**Work to complete**:
Among the entries below, find the line with "individually shielded with anti-magnetic", then quote it and each following line up to and including the line with "feature advanced biometric", and nothing else.

**Saved data entries**:
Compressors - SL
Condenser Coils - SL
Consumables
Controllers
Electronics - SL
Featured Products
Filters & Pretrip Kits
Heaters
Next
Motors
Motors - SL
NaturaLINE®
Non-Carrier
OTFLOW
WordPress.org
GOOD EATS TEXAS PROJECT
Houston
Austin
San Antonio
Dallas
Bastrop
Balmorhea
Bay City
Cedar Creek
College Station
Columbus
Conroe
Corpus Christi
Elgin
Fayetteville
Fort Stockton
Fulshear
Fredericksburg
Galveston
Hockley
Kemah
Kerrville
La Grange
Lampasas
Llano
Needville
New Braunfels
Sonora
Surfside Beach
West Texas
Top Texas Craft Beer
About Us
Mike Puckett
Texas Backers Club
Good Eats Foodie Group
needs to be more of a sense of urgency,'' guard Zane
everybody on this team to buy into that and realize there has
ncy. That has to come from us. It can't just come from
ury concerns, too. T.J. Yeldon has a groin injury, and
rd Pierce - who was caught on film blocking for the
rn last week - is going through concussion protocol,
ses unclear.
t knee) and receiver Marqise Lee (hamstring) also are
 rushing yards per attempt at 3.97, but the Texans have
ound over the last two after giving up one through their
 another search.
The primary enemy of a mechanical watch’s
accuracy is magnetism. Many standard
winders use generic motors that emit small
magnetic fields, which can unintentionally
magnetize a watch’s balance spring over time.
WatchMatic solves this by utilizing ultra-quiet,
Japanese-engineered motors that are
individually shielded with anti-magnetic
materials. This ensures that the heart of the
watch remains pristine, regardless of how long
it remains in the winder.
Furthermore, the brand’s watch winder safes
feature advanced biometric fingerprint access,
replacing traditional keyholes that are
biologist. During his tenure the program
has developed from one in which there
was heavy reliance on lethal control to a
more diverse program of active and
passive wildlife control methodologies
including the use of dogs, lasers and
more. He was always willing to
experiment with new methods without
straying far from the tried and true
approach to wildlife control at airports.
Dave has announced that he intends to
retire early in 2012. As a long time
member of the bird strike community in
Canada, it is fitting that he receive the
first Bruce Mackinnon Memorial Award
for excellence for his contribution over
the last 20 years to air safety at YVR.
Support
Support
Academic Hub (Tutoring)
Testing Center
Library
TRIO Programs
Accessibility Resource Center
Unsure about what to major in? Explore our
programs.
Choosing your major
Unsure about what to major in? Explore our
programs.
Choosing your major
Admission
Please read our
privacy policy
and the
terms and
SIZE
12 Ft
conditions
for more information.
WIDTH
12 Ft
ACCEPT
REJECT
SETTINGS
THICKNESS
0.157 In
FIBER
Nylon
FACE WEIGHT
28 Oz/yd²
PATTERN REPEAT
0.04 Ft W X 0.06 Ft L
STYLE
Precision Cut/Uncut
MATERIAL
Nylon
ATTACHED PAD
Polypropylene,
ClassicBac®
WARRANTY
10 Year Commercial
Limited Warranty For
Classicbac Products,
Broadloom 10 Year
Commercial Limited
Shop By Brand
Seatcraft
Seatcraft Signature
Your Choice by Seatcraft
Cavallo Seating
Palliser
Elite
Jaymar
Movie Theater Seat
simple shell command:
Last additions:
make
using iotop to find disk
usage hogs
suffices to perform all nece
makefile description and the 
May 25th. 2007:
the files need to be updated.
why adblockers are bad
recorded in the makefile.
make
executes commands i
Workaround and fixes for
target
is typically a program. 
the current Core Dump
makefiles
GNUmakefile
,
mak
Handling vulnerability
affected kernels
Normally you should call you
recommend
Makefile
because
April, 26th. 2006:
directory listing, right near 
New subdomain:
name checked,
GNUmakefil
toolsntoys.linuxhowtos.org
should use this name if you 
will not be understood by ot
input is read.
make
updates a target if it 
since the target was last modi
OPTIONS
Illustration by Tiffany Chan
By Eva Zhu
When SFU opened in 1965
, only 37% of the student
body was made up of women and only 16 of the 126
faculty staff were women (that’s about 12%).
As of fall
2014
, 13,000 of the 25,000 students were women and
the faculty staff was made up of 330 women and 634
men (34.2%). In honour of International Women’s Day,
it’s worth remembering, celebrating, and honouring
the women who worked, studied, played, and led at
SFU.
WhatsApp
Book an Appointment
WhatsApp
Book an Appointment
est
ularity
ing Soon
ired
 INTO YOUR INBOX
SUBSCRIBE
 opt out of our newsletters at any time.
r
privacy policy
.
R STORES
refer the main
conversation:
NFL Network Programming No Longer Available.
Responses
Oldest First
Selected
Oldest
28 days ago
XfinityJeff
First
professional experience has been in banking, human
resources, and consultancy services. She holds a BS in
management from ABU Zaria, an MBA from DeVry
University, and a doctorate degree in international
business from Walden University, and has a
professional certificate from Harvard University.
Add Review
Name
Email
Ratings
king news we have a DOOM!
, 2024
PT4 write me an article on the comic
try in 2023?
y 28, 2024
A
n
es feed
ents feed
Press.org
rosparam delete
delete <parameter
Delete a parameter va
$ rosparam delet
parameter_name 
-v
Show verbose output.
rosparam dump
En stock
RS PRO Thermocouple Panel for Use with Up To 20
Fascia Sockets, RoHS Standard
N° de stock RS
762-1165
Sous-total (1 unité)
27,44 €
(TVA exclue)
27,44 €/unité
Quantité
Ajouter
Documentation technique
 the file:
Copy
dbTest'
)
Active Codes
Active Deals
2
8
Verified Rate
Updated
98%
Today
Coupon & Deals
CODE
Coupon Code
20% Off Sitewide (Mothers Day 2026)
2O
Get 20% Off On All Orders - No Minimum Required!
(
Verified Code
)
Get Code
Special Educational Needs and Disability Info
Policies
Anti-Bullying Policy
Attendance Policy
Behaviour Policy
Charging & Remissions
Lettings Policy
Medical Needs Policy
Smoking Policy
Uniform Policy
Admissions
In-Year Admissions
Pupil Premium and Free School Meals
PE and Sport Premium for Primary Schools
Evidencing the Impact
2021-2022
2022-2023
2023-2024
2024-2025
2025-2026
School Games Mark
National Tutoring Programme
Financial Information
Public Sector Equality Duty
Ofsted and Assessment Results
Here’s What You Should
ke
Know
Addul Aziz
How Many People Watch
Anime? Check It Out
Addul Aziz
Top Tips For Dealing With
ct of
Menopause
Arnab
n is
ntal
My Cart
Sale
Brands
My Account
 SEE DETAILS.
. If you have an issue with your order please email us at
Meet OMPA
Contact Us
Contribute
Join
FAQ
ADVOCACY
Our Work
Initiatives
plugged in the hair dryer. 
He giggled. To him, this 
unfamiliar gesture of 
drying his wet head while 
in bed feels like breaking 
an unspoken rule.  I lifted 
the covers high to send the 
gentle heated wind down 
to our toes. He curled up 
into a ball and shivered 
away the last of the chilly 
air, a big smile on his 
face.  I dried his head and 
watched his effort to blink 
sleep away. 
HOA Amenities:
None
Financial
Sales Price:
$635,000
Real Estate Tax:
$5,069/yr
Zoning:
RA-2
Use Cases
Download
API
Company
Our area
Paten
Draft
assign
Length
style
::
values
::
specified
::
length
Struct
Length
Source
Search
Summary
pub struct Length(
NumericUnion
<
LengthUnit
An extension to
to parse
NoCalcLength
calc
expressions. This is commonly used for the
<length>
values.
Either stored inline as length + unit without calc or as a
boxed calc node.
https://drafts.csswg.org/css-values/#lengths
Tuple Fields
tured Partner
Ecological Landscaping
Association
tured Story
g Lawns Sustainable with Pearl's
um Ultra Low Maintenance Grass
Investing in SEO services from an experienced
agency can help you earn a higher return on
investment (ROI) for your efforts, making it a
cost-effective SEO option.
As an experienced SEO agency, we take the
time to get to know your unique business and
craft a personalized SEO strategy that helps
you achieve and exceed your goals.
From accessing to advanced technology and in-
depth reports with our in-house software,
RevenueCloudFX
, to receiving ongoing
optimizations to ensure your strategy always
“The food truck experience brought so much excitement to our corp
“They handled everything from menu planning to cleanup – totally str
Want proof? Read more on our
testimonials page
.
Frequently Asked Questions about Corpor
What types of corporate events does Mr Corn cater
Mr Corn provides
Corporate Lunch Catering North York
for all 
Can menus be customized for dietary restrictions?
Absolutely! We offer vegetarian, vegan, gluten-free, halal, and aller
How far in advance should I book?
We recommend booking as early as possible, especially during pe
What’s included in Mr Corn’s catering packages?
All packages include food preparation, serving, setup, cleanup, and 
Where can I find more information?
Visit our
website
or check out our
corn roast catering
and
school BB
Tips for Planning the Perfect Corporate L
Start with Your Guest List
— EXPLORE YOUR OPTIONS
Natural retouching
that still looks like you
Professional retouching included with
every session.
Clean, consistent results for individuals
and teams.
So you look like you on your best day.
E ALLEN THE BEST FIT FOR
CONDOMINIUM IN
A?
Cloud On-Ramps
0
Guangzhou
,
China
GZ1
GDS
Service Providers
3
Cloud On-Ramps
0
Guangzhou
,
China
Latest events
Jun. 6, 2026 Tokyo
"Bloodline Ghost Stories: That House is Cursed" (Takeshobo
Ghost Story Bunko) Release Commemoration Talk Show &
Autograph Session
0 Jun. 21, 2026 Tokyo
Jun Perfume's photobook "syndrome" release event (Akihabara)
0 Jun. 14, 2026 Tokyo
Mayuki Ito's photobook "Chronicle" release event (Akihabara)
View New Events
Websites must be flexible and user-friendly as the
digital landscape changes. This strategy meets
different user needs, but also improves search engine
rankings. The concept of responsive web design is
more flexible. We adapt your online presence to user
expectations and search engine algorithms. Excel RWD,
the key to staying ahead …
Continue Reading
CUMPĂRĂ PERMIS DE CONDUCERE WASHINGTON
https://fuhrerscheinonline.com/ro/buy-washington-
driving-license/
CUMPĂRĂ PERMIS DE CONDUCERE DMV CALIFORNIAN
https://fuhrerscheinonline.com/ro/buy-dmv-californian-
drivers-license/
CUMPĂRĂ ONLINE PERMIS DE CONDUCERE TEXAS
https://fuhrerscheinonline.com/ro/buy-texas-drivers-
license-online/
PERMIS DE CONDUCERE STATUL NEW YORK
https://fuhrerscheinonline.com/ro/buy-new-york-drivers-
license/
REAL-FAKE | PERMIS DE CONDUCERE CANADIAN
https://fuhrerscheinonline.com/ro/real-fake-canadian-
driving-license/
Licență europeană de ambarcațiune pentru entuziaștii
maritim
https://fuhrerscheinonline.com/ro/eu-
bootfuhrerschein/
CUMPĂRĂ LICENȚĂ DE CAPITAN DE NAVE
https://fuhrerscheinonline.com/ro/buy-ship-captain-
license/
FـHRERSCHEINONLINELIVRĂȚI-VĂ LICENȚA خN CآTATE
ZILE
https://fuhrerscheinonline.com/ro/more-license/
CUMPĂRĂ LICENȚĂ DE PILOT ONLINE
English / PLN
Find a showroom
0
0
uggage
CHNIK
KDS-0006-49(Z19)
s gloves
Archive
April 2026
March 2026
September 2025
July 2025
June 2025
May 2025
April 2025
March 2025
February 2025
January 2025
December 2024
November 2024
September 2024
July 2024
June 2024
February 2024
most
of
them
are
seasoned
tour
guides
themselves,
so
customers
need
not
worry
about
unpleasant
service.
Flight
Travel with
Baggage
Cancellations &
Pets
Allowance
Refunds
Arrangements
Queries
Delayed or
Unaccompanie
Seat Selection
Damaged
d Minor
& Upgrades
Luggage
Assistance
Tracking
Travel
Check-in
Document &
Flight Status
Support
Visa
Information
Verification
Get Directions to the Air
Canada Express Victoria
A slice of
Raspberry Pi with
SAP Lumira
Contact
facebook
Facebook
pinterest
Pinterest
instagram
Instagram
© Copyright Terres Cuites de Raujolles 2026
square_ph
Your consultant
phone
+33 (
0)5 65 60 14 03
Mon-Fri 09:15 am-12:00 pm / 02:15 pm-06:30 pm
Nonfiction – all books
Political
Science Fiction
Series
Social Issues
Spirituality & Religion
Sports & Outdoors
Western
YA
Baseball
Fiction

**Written response**:
individually shielded with anti-magnetic
materials. This ensures that the heart of the
watch remains pristine, regardless of how long
it remains in the winder.
Furthermore, the brand’s watch winder safes
feature advanced biometric fingerprint access,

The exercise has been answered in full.